New Delhi, Nov. 23 :
New Delhi, Nov. 23:
This morning as Colette Mathur tied up the loose ends in preparation for the India Economic Summit hosted by the World Economic Forum, someone asked her how long has she been travelling to India.
'For thirty years,' she said.
'Thirty years,' the man said, aghast. 'And, you are still coming?'
Mathur burst out laughing.
'Some people play golf, some like the arts, I come to India,' she explains.
For the director of the World Economic Forum - probably the most elite institution of its kind - her sasural is also her playground. Married to late M.G. Mathur, former deputy director general of the General Agreement on Tariffs and Trade (GATT), Colette, the Frenchwoman born in Belgium, is, in the words of Arun Bharat Ram, president of the Confederation of Indian Industry, the face of India Inc overseas.
It is also the face that is the most outspoken in the charge of the reform brigade. Since 1986, she has been the chief organiser of the India Economic Summit which the World Economic Forum (WEF) hosts in partnership with CII. When the 16th summit takes off this weekend, Mathur will be on the job again.

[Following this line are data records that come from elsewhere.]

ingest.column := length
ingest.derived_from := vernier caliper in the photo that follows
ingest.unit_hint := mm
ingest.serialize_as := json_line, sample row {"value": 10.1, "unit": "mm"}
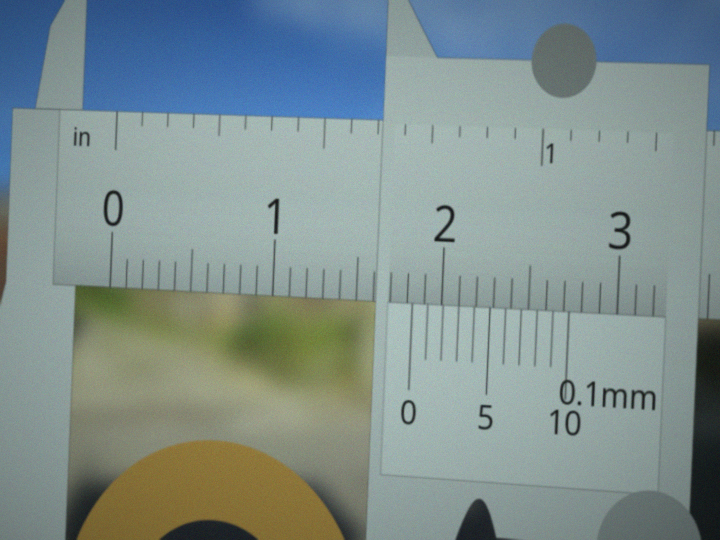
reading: {"value": 18.3, "unit": "mm"}
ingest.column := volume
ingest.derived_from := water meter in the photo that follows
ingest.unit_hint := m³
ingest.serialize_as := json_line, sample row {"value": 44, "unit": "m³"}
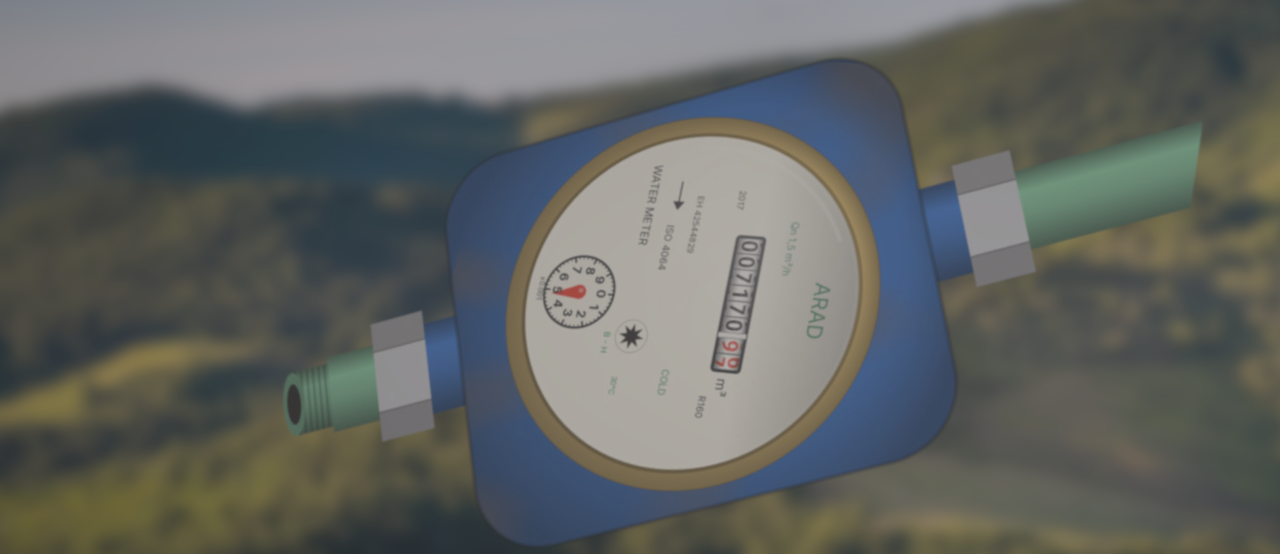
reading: {"value": 7170.964, "unit": "m³"}
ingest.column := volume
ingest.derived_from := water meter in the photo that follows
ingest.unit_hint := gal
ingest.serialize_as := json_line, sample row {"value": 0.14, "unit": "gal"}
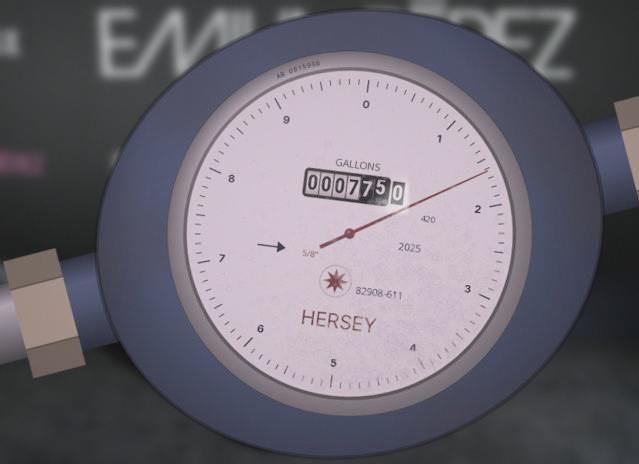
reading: {"value": 7751.6, "unit": "gal"}
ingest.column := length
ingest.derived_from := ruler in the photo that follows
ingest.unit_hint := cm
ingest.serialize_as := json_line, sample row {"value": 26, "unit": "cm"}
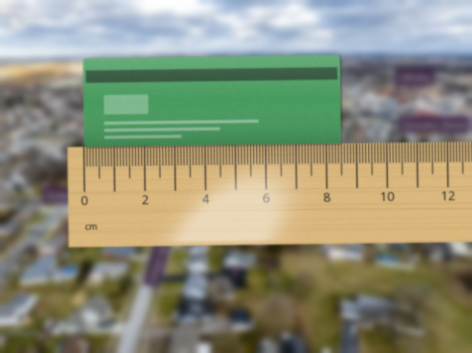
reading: {"value": 8.5, "unit": "cm"}
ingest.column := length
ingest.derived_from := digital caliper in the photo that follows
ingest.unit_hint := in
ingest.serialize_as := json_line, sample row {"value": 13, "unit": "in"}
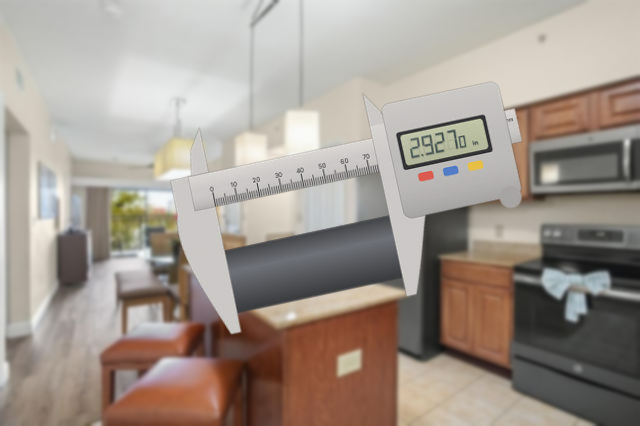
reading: {"value": 2.9270, "unit": "in"}
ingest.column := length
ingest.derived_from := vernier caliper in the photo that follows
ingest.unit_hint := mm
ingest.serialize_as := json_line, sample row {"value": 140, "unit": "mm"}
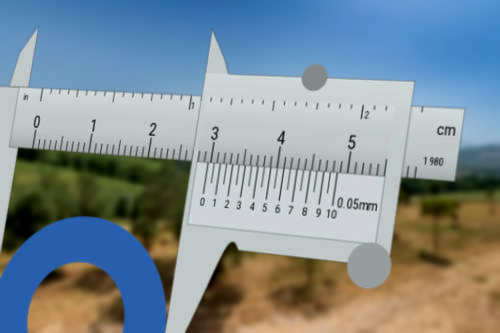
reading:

Maybe she should have been bored with it. 'It's easy to tire,' she says, then grits her teeth and whispers in dramatic fashion: 'I just want this country to make it.'
So Colette has lined up for the economic summit starting Sunday a series of meets where Anil Ambani and Rahul Bajaj and the rest of industry will speak its mind and bureaucrats and ministers will listen.
'I still have plenty of memorabilia to remind me how 'Third World' Delhi looked 20 years ago - old tin cans on the streets that passed as cars and fridges that were full of defects but still people queued up to buy them - and realise how different it is now. The point is, it isn't enough,' she says.
Indian Airlines and Air-India are up for sale, so is Maruti; insurance has been opened up; the power sector is up for grabs, the states are bending over backwards to attract investors but all of this is still not enough for Colette Mathur?
'I think there is a lack of determination and political courage.'
If Colette were speaking only of politicians it would still be cliched. In the discussions of the World Economic Forum - and Colette says that India figures frequently enough in them - there potential investors are almost as critical of bureaucrats - 'they are not facilitators' - as of sections of Indian industry who still abhor competition.
The World Economic Forum itself is reaching out to India. Among the criteria fixed for its membership is that it will allow within its folds only companies that have annual turnovers of $ 1 billion or more.
The Forum currently has 1,000 members and its membership is now closed because the annual meet in Davos and Switzerland cannot accommodate anymore. Forty Indian companies are WEF members. But, says Colette, the criteria applicable to most members have been relaxed to some extent for Indian firms and other companies in emerging markets.